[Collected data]
—————
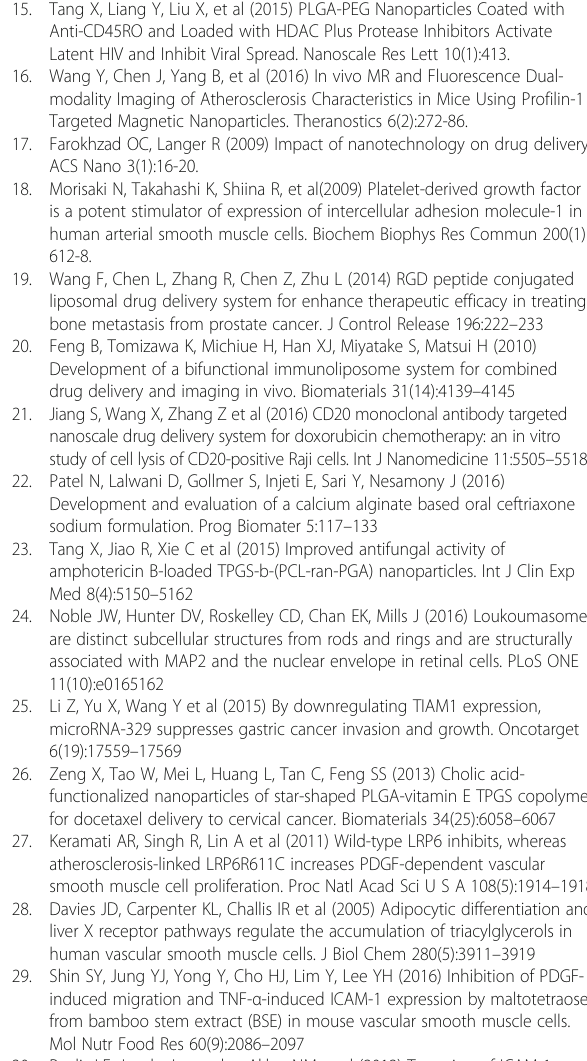
Additional file 3: Figure S3. The fluorescence spectra of the anti-ICAM-1- T0901317 liposomes were presented. The optimal absorption wavelength of liposomes is 518 nm. It can be seen that it is consistent with the fluorescent properties of the coumarin-6. (TIF 130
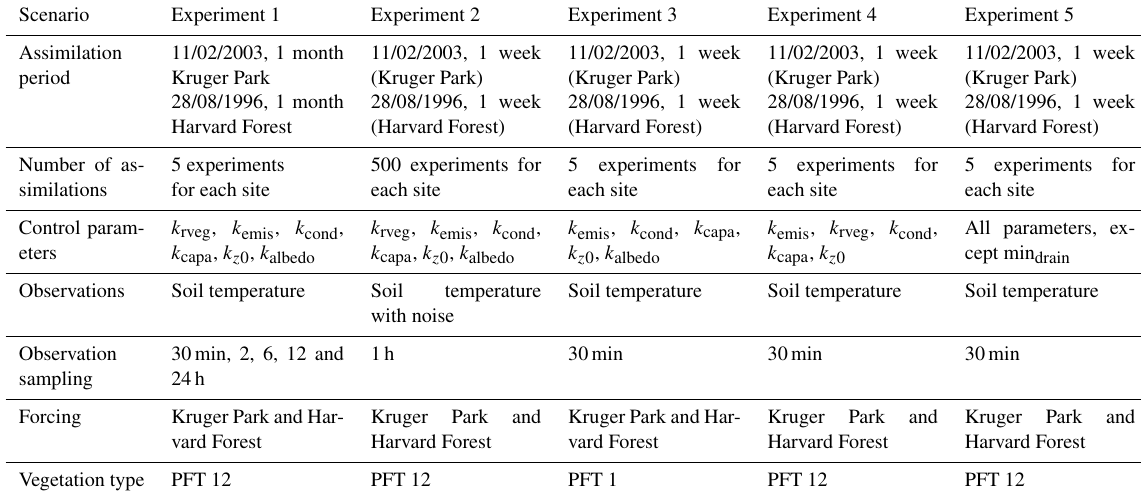
Table 4. Characteristics of the scenarios for each of the twin experiments.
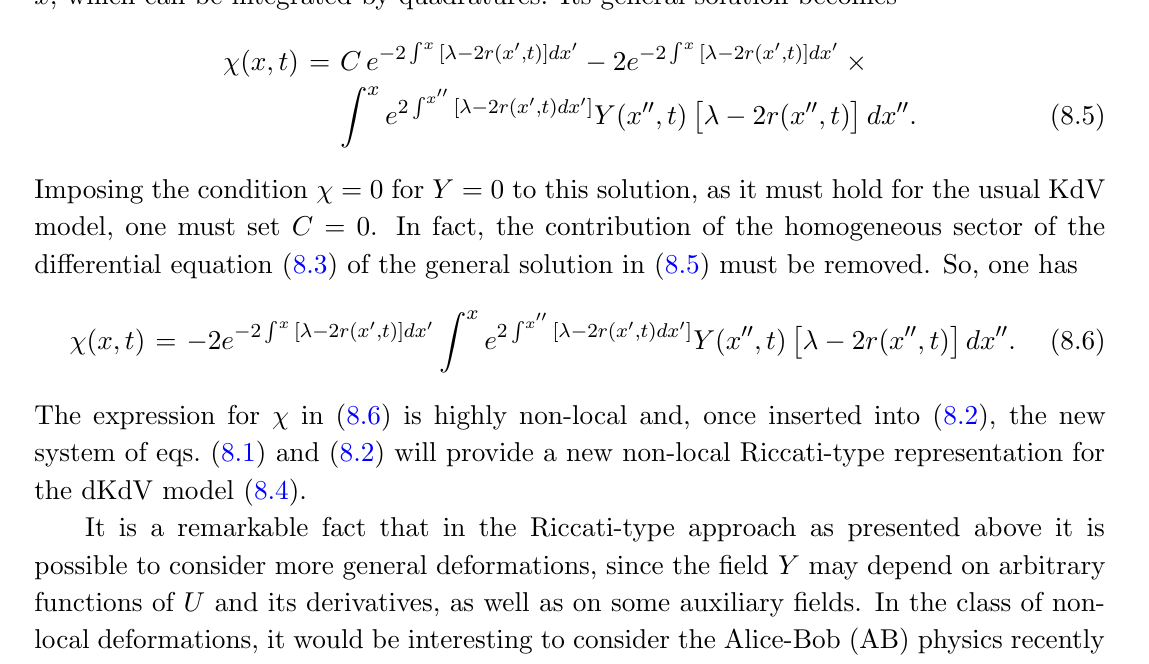
JHEP03(2020)136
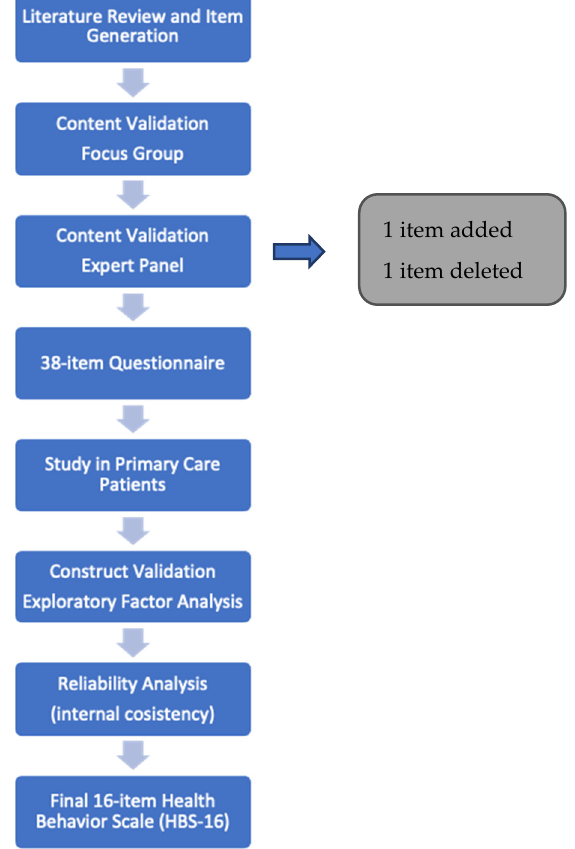
Figure 1. Health Behaviour Scale development and testing.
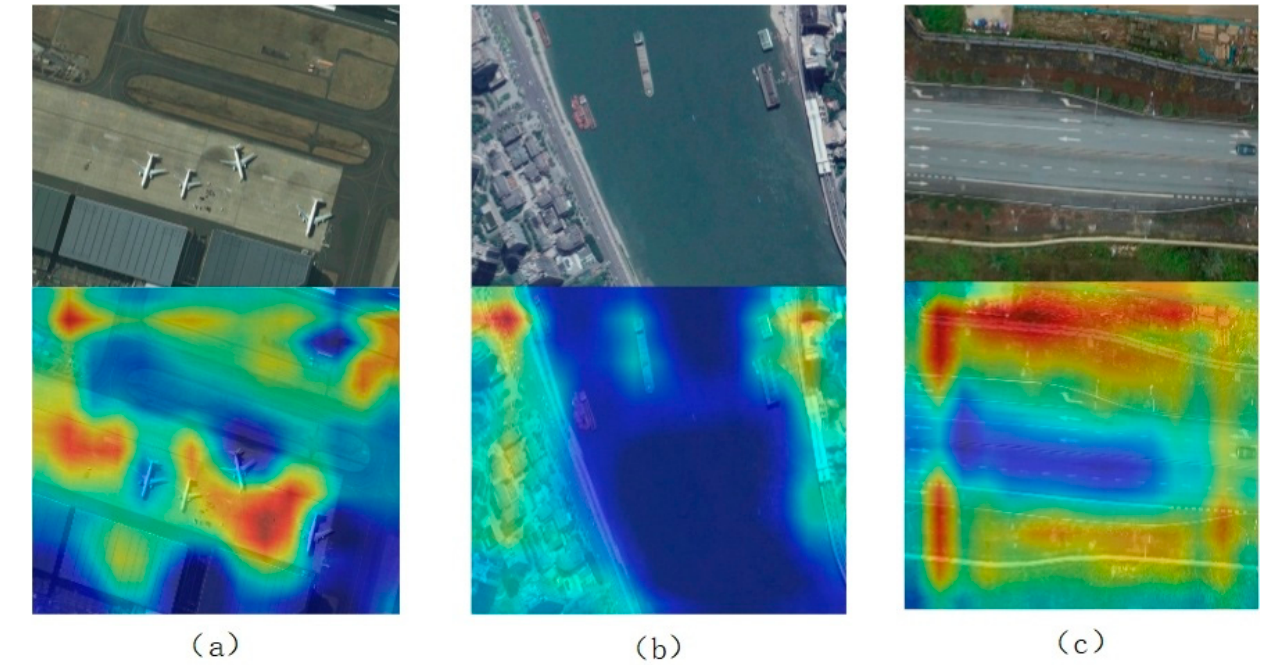
Figure 12. The heat maps of the collected dataset. ( a ) Airplane; ( b ) Ship; ( c ) Car. Table 4 shows the AC value and PR value of the collected dataset. It can be seen from Table 4 that the proposed DCIFF-CNN obtains better detection results than other methods. For the target of airplane, the DCIFF-CNN achieves 2.85% better AC and 5.25% better PR than the YOLO4. Furthermore, the proposed method obtains a value of 90% in both AC and PR, demonstrating that the proposed DCIFF-CNN can maintain a low false alarm rate with a high recall rate. For the target of ship, there are two different backgrounds, and the number of targets is more than that of other targets. In this situation, the proposed DCIFF-CNN is superior to other methods, showing that the proposed ORSG and AMIM are robust to various complex backgrounds. For the target of car, the AC value obtained by YOLO4 is slightly higher than that of the proposed method. However, the proposed method achieves the highest PR value. This demonstrates that the proposed DCIFF-CNN is stable for detecting small and dense targets, due to the efficient use of context information by the added ORSG and AMIM. Table 4. Performance comparisons of various methods on the collected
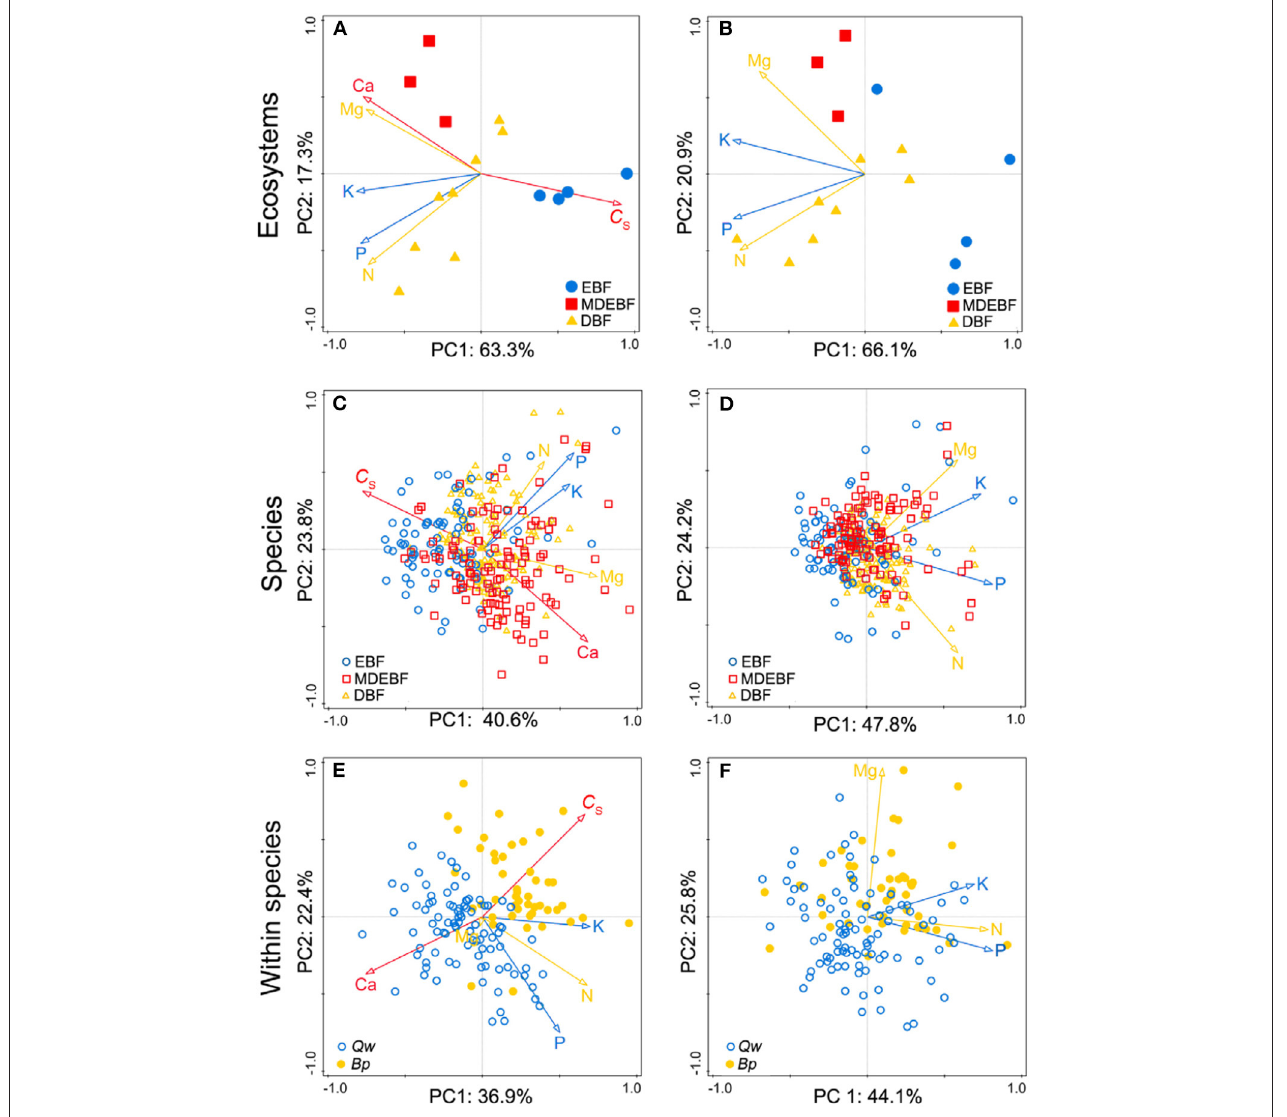
FIGURE 3 | Comparisons between leaf macronutrients with leaf protein-free carbon (C S )-calcium (Ca) (A,C,E) and macronutrients without C S -Ca (B,D,F) across six principal component analyses. The red arrows suggested cell wall-related leaf traits (C S and Ca concentrations), blue arrows showed the protoplasm-related leaf traits [phosphorus (P) and potassium (K) concentrations], and yellow arrows were nitrogen (N) and magnesium (Mg) concentrations. Samples of species by site from EBF/MDEBF/DBF were displayed by open circles/squares/triangles in green/blue/yellow colors (C,D) . Individuals of Quercus wutaishanica (Qw), Betula platyphylla (Bp) were displayed by open/filled circles in green/yellow colors (E,F) . Abbreviations of sample groups are described in Figure 1 . Numeric values in axis labels show the percentage of total variance explained by each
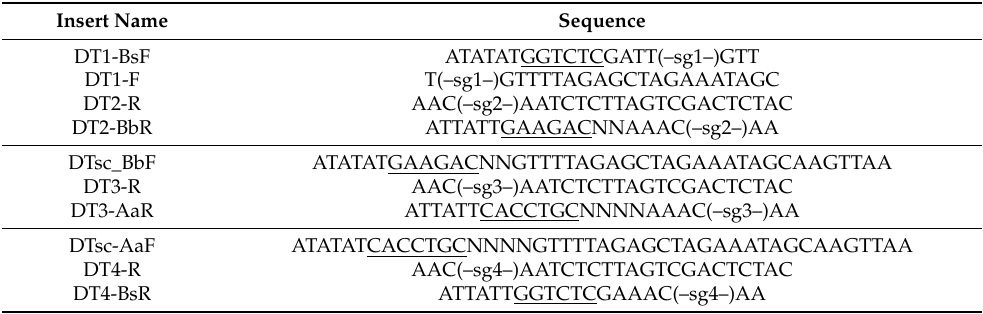
Table 1. List of primers and sequences for the pHEE401E_UBQ_Bar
—————
A verbatim copy of the data, free of pictures, is the expected answer.

Additional file 3: Figure S3. The fluorescence spectra of the anti-ICAM-1- T0901317 liposomes were presented. The optimal absorption wavelength of liposomes is 518 nm. It can be seen that it is consistent with the fluorescent properties of the coumarin-6. (TIF 130
Table 4. Characteristics of the scenarios for each of the twin experiments.
JHEP03(2020)136
Figure 1. Health Behaviour Scale development and testing.
Figure 12. The heat maps of the collected dataset. ( a ) Airplane; ( b ) Ship; ( c ) Car. Table 4 shows the AC value and PR value of the collected dataset. It can be seen from Table 4 that the proposed DCIFF-CNN obtains better detection results than other methods. For the target of airplane, the DCIFF-CNN achieves 2.85% better AC and 5.25% better PR than the YOLO4. Furthermore, the proposed method obtains a value of 90% in both AC and PR, demonstrating that the proposed DCIFF-CNN can maintain a low false alarm rate with a high recall rate. For the target of ship, there are two different backgrounds, and the number of targets is more than that of other targets. In this situation, the proposed DCIFF-CNN is superior to other methods, showing that the proposed ORSG and AMIM are robust to various complex backgrounds. For the target of car, the AC value obtained by YOLO4 is slightly higher than that of the proposed method. However, the proposed method achieves the highest PR value. This demonstrates that the proposed DCIFF-CNN is stable for detecting small and dense targets, due to the efficient use of context information by the added ORSG and AMIM. Table 4. Performance comparisons of various methods on the collected
FIGURE 3 | Comparisons between leaf macronutrients with leaf protein-free carbon (C S )-calcium (Ca) (A,C,E) and macronutrients without C S -Ca (B,D,F) across six principal component analyses. The red arrows suggested cell wall-related leaf traits (C S and Ca concentrations), blue arrows showed the protoplasm-related leaf traits [phosphorus (P) and potassium (K) concentrations], and yellow arrows were nitrogen (N) and magnesium (Mg) concentrations. Samples of species by site from EBF/MDEBF/DBF were displayed by open circles/squares/triangles in green/blue/yellow colors (C,D) . Individuals of Quercus wutaishanica (Qw), Betula platyphylla (Bp) were displayed by open/filled circles in green/yellow colors (E,F) . Abbreviations of sample groups are described in Figure 1 . Numeric values in axis labels show the percentage of total variance explained by each
Table 1. List of primers and sequences for the pHEE401E_UBQ_Bar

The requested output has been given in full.